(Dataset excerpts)
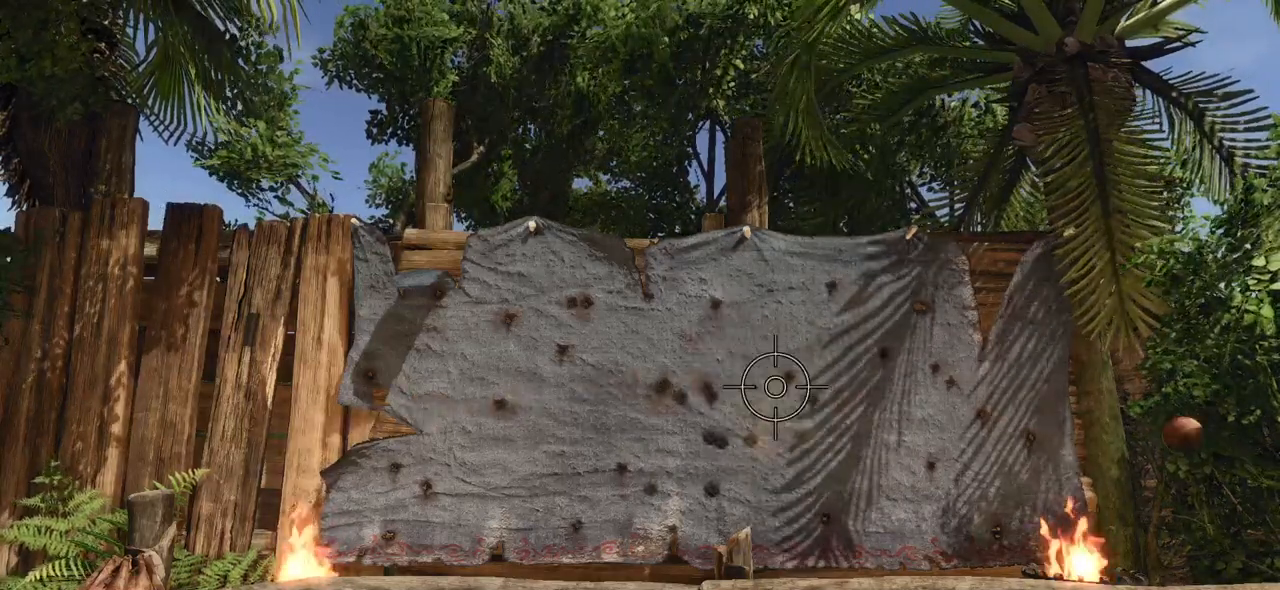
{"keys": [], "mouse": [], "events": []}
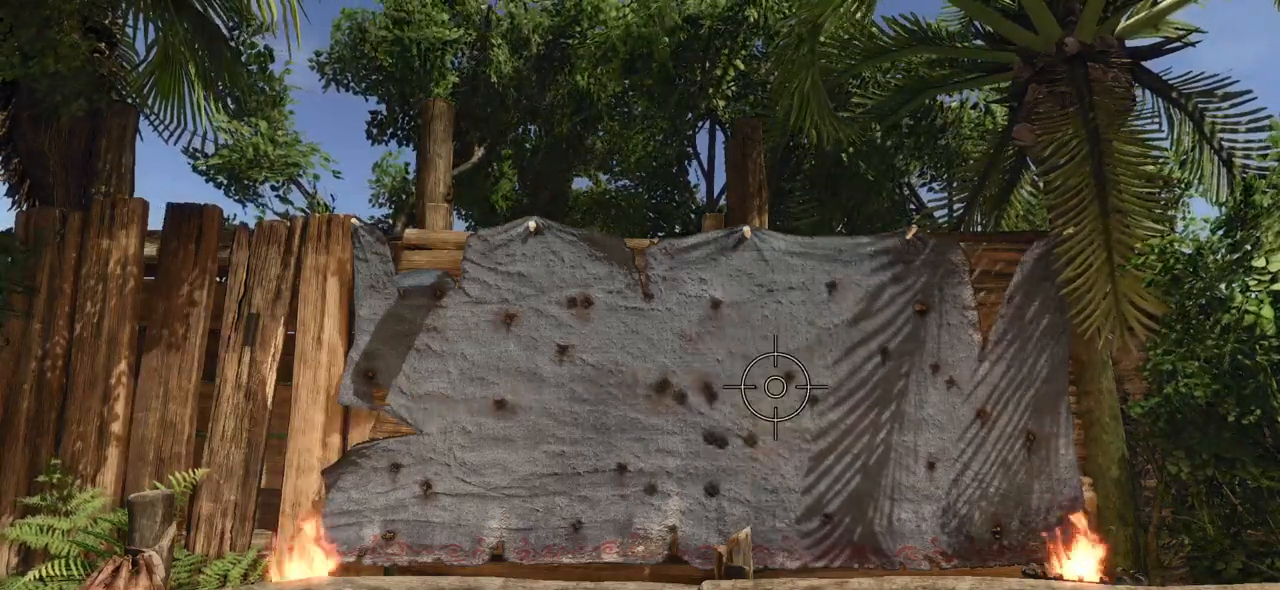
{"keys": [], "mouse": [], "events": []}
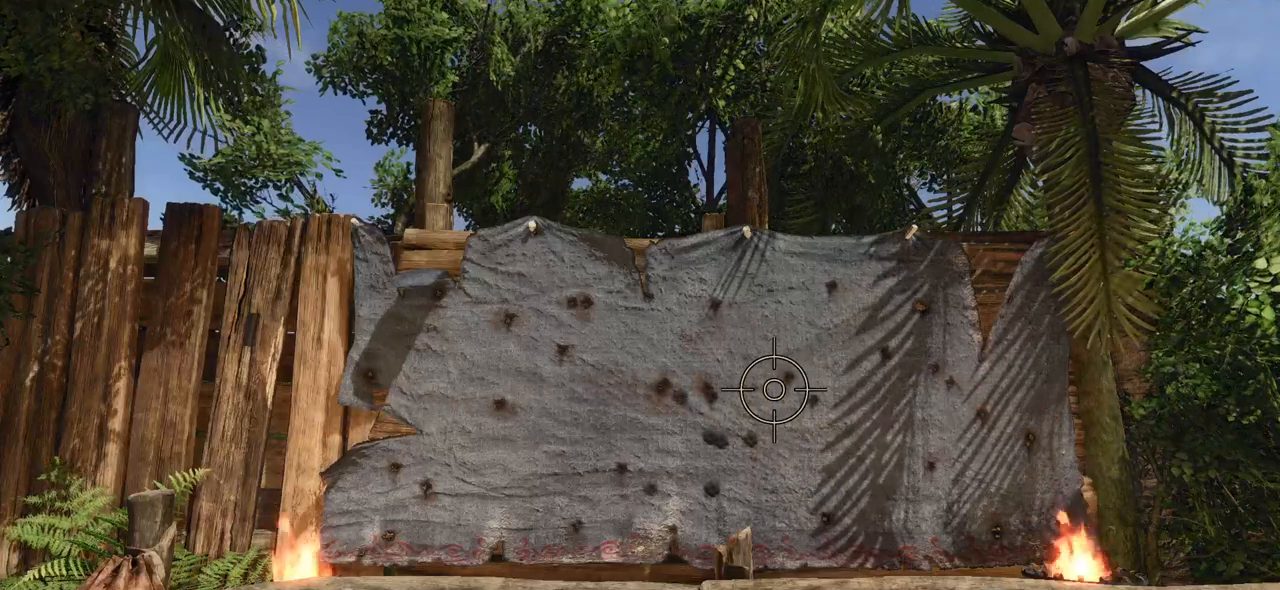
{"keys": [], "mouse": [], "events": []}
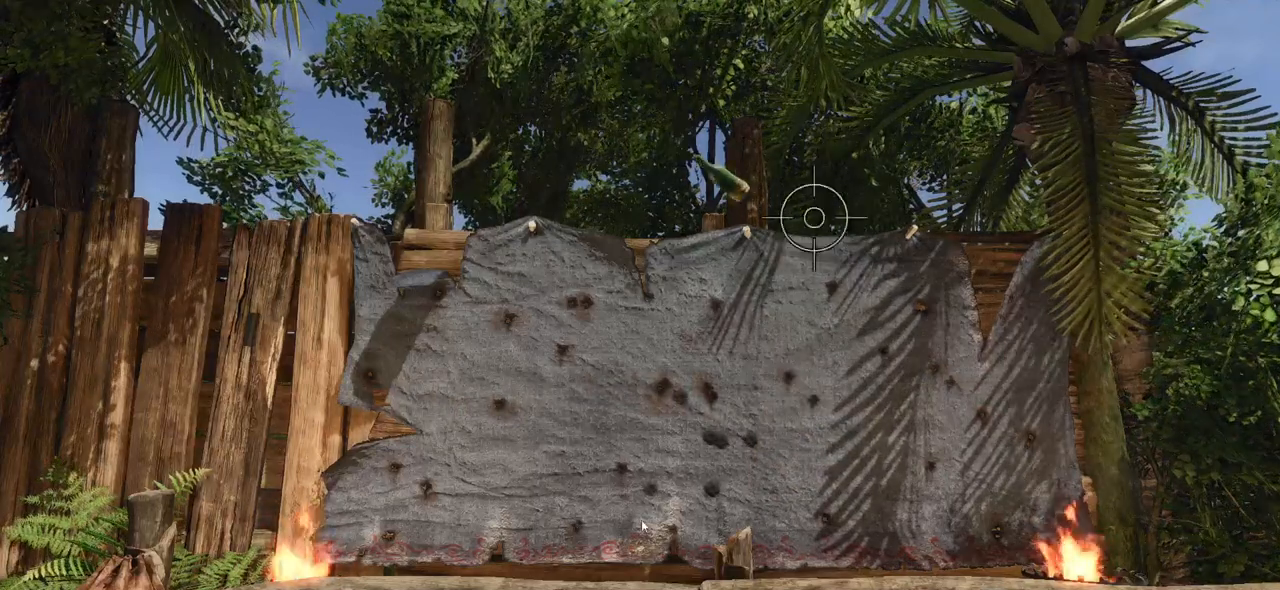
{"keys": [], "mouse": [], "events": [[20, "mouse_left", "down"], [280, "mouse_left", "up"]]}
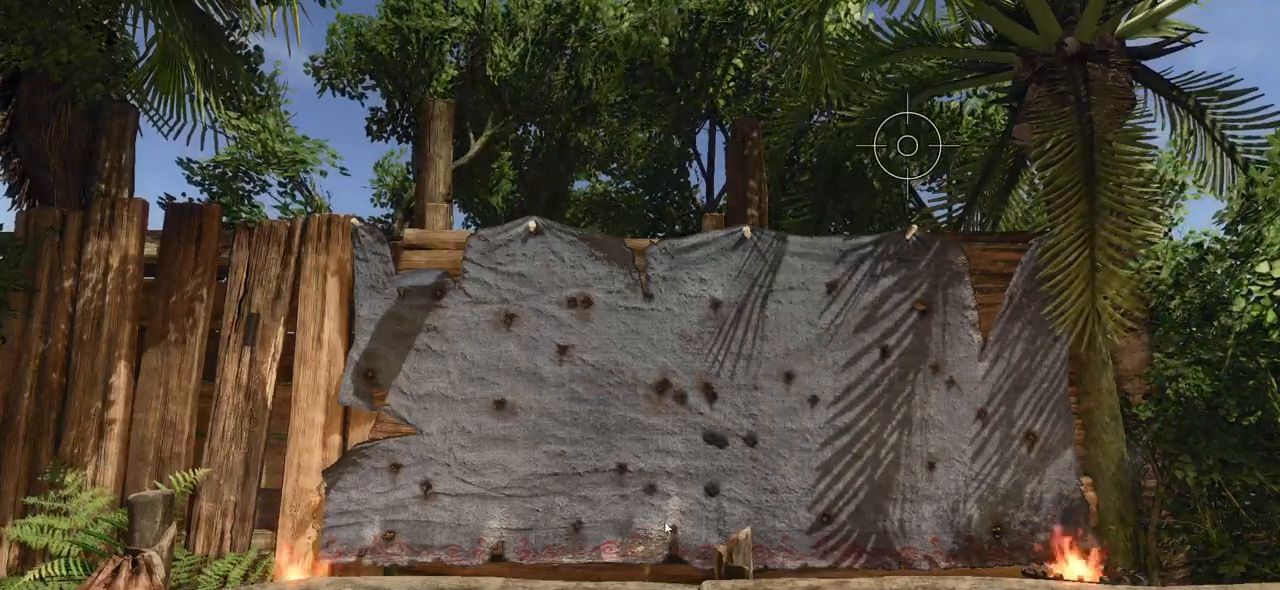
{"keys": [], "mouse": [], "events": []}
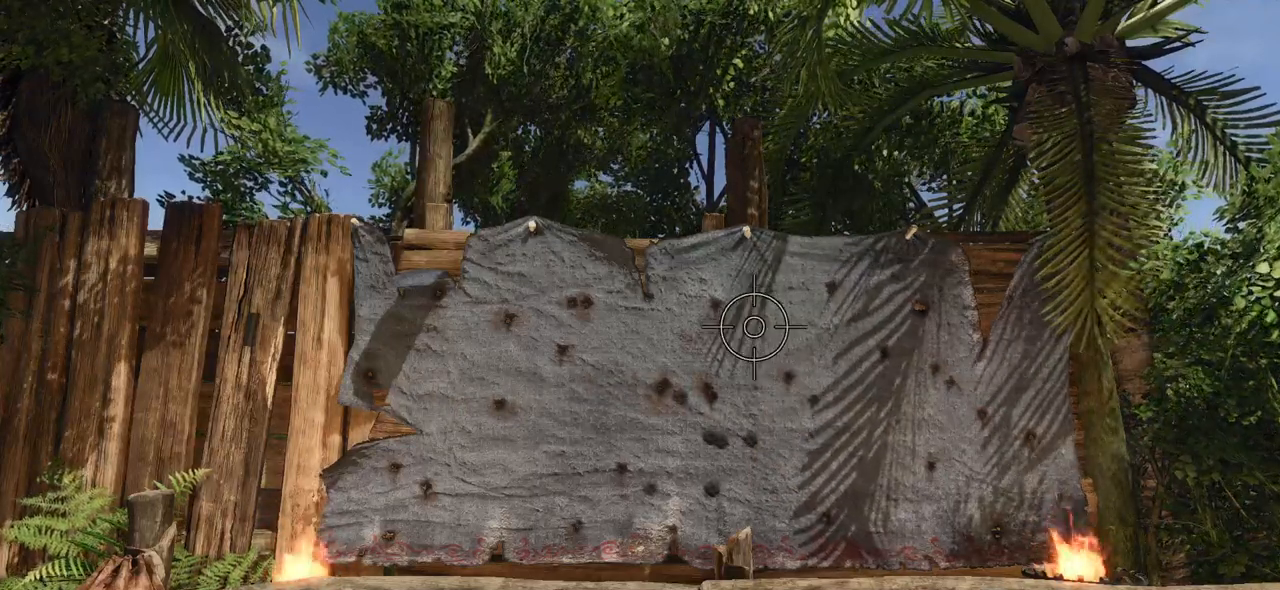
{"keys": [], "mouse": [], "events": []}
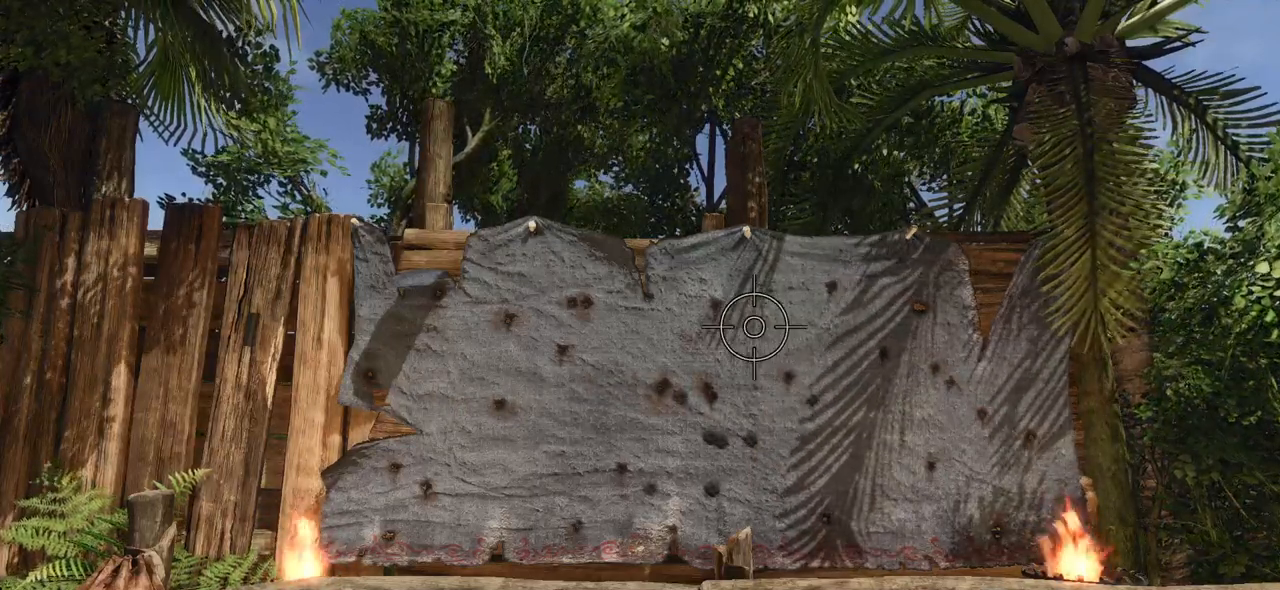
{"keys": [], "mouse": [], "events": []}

What you need to do: Drop the images and repeat the data exactly.

Written reply:
{"keys": [], "mouse": [], "events": []}
{"keys": [], "mouse": [], "events": []}
{"keys": [], "mouse": [], "events": []}
{"keys": [], "mouse": [], "events": [[20, "mouse_left", "down"], [280, "mouse_left", "up"]]}
{"keys": [], "mouse": [], "events": []}
{"keys": [], "mouse": [], "events": []}
{"keys": [], "mouse": [], "events": []}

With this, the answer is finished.